» **FRAGMENTO DEL TEXTO**:

Termino con mi pequeño ensayo sobre cómo los elementos moderados de la religión funcionan como sustento y dan legitimidad a los fanáticos.
Decía que los creyentes moderados pueden apoyar implícitamente a los fanáticos por omisión (dejar hacer sin enterarse o sin protestar) o a causa de una identificación con los fanáticos, generalmente alentada por la autovictimización de los mismos.
La respuesta tiene que apuntar a ambas formas de legitimación. Los moderados que se identifican con los radicales en ciertas ocasiones son probablemente una minoría poco informada, aunque visible. Son los que se pliegan a las campañas de indignación y desinformación, los que envían cartas de lectores a los diarios, los que quizá se acerquen a participar de una manifestación. Es difícil convencer a una persona creyente y crédula con un umbral de indignación bajo y mucho tiempo libre de que esta clase de apoyo a los fanáticos no es justificable, pero al menos hay que tratar de que vean las cosas desde un punto de vista distinto y entiendan que hay una gran desproporción entre, por ejemplo, una burla grosera contra el Papa y una paliza propinada al burlón. Por algo la ley, en los países civilizados, permite lo primero y castiga lo segundo.

(Entradas de datos recogidas)
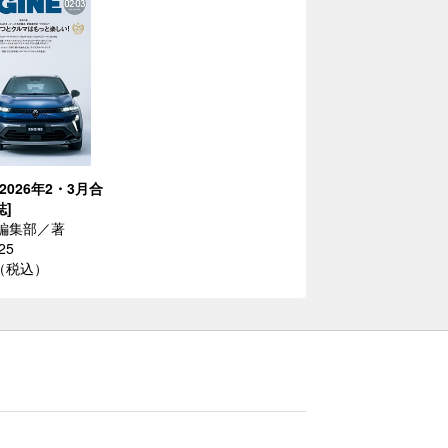
 2026年2・3月合
誌]
E編集部／著
25
円（税込）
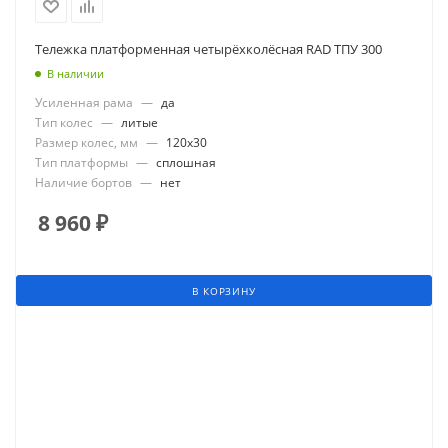
Тележка платформенная четырёхколёсная RAD ТПУ 300
В наличии
Усиленная рама
—
да
Тип колес
—
литые
Размер колес, мм
—
120x30
Тип платформы
—
сплошная
Наличие бортов
—
нет
8 960
₽
В КОРЗИНУ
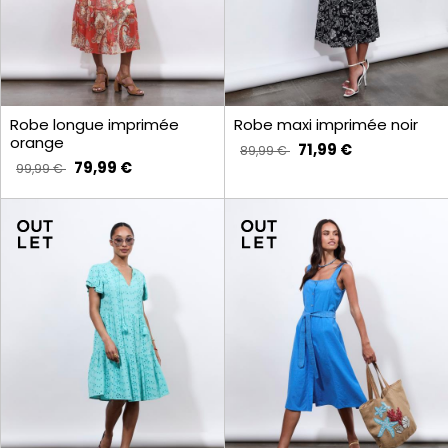
Robe longue imprimée
Robe maxi imprimée noir
orange
71,99 €
89,99 €
79,99 €
99,99 €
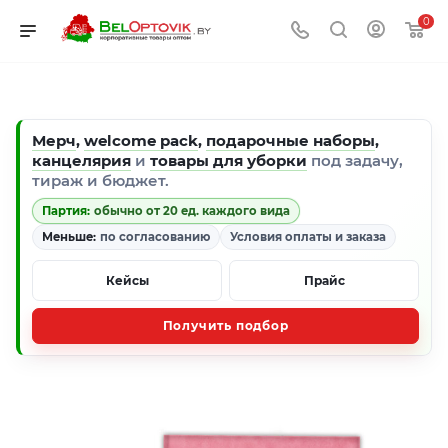
0
Мерч
,
welcome pack
,
подарочные наборы
,
канцелярия
и
товары для уборки
под задачу,
тираж и бюджет.
Партия:
обычно от 20 ед. каждого вида
Меньше:
по согласованию
Условия оплаты и заказа
Кейсы
Прайс
Получить подбор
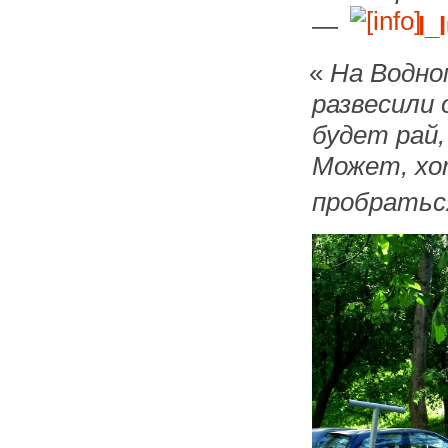
—
l_
«
На Водно
развесили 
будет рай,
Может, хо
пробратьс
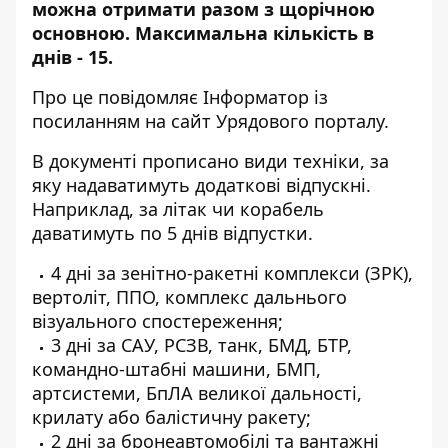
можна отримати разом з щорічною
основною. Максимальна кількість в
днів - 15.
Про це повідомляє Інформатор із
посиланням на сайт Урядового порталу
.
В документі прописано
види техніки, за
яку надаватимуть додаткові відпускні.
Наприклад, за літак чи корабель
даватимуть по 5 днів відпустки.
4 дні за зенітно-ракетні комплекси (ЗРК),
вертоліт, ППО, комплекс дальнього
візуального спостереження;
3 дні за САУ, РСЗВ, танк, БМД, БТР,
командно-штабні машини, БМП,
артсистеми, БпЛА великої дальності,
крилату або балістичну ракету;
2 дні за бронеавтомобілі та вантажні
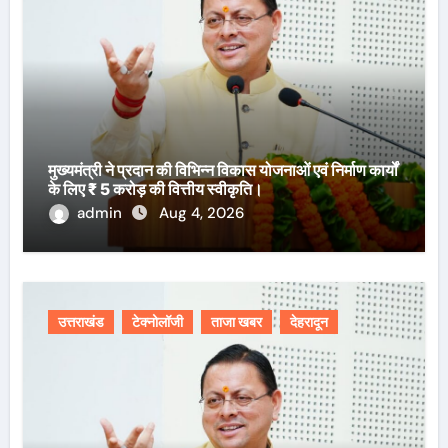
मुख्यमंत्री ने प्रदान की विभिन्न विकास योजनाओं एवं निर्माण कार्यों
के लिए ₹ 5 करोड़ की वित्तीय स्वीकृति।
admin
Aug 4, 2026
उत्तराखंड
टेक्नोलॉजी
ताजा खबर
देहरादून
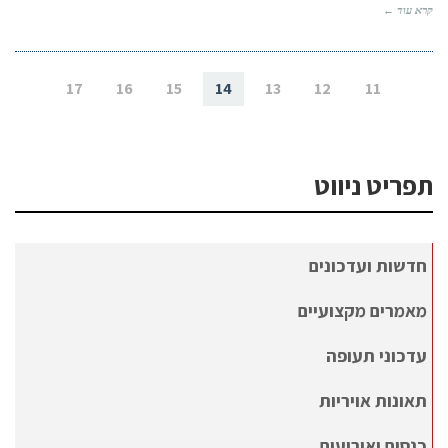
קרא עוד ←
17
16
15
14
13
12
11
תפריט ניווט
חדשות ועדכונים
מאמרים מקצועיים
עדכוני תעופה
תאונות אויריות
כנסים ואירועים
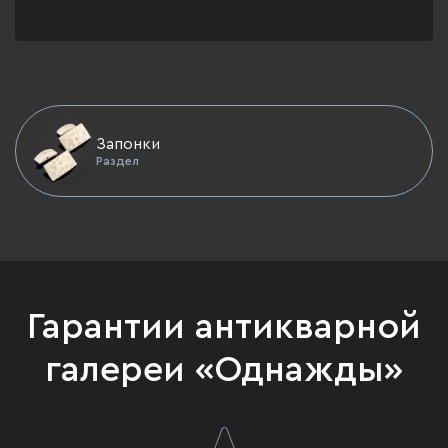
Запонки
Раздел
Гарантии антикварной
галереи «Однажды»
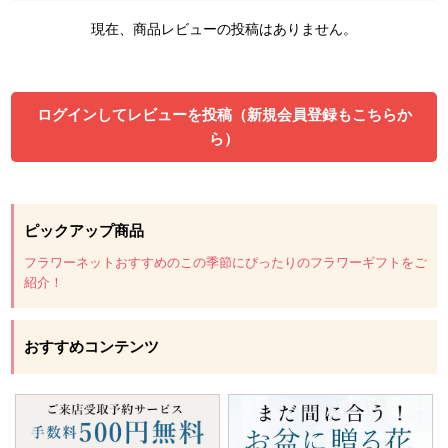
現在、商品レビューの投稿はありません。
ログインしてレビューを投稿（新規会員登録もこちらか
ら）
ピックアップ商品
フラワーネットおすすめのこの季節にぴったりのフラワーギフトをご
紹介！
おすすめコンテンツ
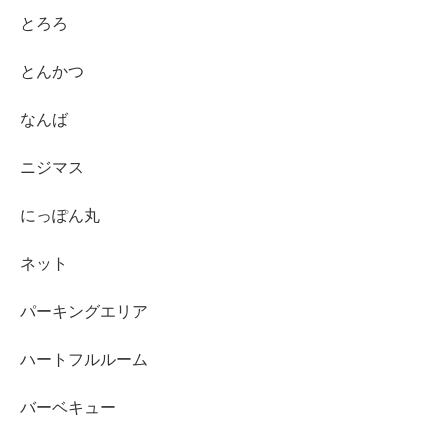
とろろ
とんかつ
なんば
ニジマス
にっぽん丸
ネット
パーキングエリア
ハートフルルーム
バーベキュー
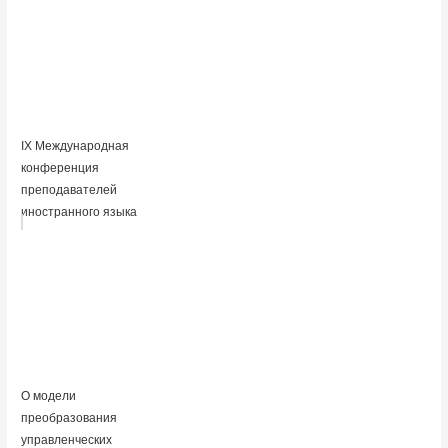
IX Международная
конференция
преподавателей
иностранного языка
О модели
преобразования
управленческих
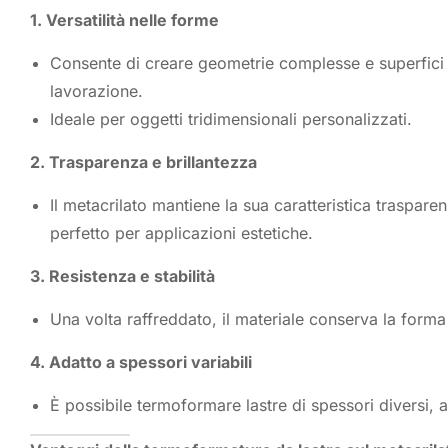
1. Versatilità nelle forme
Consente di creare geometrie complesse e superfici c
lavorazione.
Ideale per oggetti tridimensionali personalizzati.
2. Trasparenza e brillantezza
Il metacrilato mantiene la sua caratteristica traspa
perfetto per applicazioni estetiche.
3. Resistenza e stabilità
Una volta raffreddato, il materiale conserva la forma 
4. Adatto a spessori variabili
È possibile termoformare lastre di spessori diversi, 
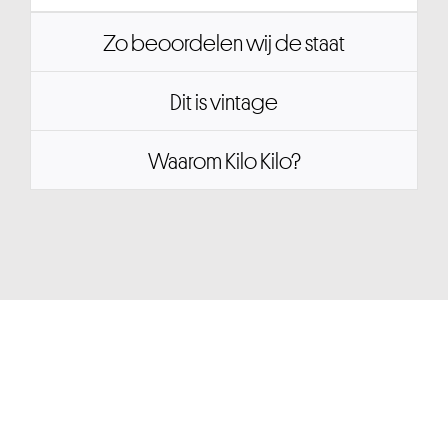
Zo beoordelen wij de staat
Dit is vintage
Waarom Kilo Kilo?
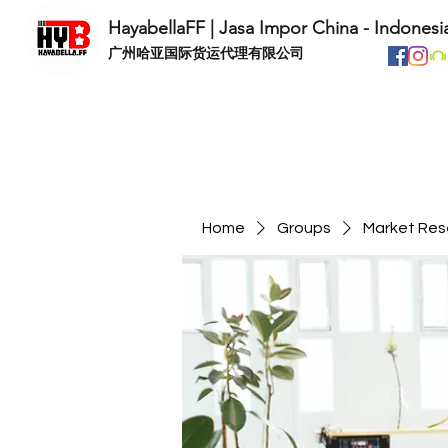
HayabellaFF | Jasa Impor China - Indonesi
​广州哈亚国际货运代理有限公司
Home
Groups
Market Res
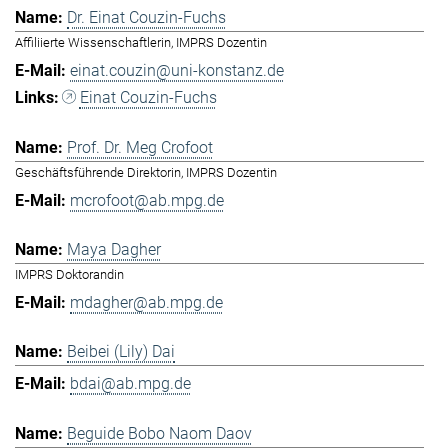
Dr. Einat Couzin-Fuchs
Affiliierte Wissenschaftlerin, IMPRS Dozentin
einat.couzin@uni-konstanz.de
Einat Couzin-Fuchs
Prof. Dr. Meg Crofoot
Geschäftsführende Direktorin, IMPRS Dozentin
mcrofoot@ab.mpg.de
Maya Dagher
IMPRS Doktorandin
mdagher@ab.mpg.de
Beibei (Lily) Dai
bdai@ab.mpg.de
Beguide Bobo Naom Daov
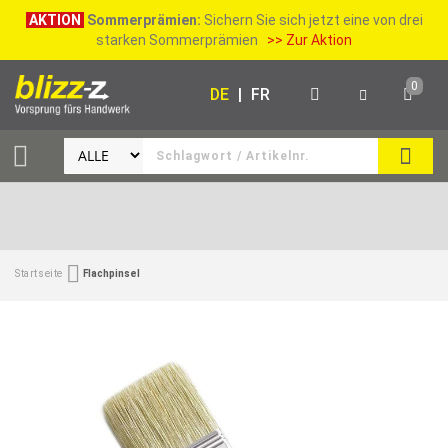
AKTION
Sommerprämien:
Sichern Sie sich jetzt eine von drei
starken Sommerprämien
>> Zur Aktion
0
DE
|
FR
SUCH
Startseite
Flachpinsel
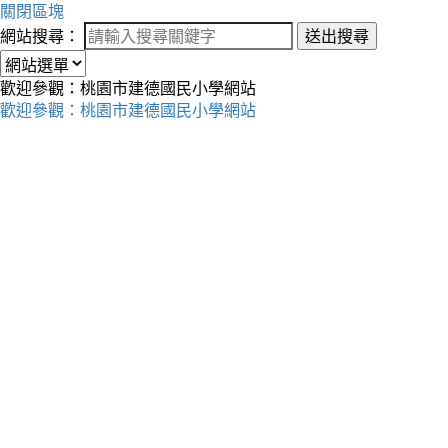
關閉區塊
網站搜尋：
送出搜尋
歡迎參觀：桃園市建德國民小學網站
歡迎參觀：桃園市建德國民小學網站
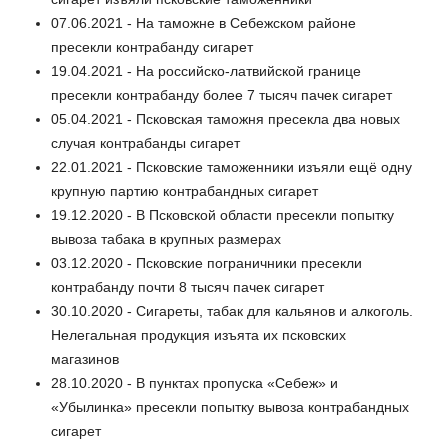
07.06.2021 - На таможне в Себежском районе
пресекли контрабанду сигарет
19.04.2021 - На российско-латвийской границе
пресекли контрабанду более 7 тысяч пачек сигарет
05.04.2021 - Псковская таможня пресекла два новых
случая контрабанды сигарет
22.01.2021 - Псковские таможенники изъяли ещё одну
крупную партию контрабандных сигарет
19.12.2020 - В Псковской области пресекли попытку
вывоза табака в крупных размерах
03.12.2020 - Псковские пограничники пресекли
контрабанду почти 8 тысяч пачек сигарет
30.10.2020 - Сигареты, табак для кальянов и алкоголь.
Нелегальная продукция изъята их псковских
магазинов
28.10.2020 - В пунктах пропуска «Себеж» и
«Убылинка» пресекли попытку вывоза контрабандных
сигарет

» **CONSIGNA**:
Copia tal cual, del texto sobre los moderados y los fanáticos, el tramo que va desde «Termino con mi» hasta «de los mismos.», incluidas ambas partes. Las entradas no tienen nada que ver con esto.

» **RESPUESTA**:
Termino con mi pequeño ensayo sobre cómo los elementos moderados de la religión funcionan como sustento y dan legitimidad a los fanáticos.
Decía que los creyentes moderados pueden apoyar implícitamente a los fanáticos por omisión (dejar hacer sin enterarse o sin protestar) o a causa de una identificación con los fanáticos, generalmente alentada por la autovictimización de los mismos.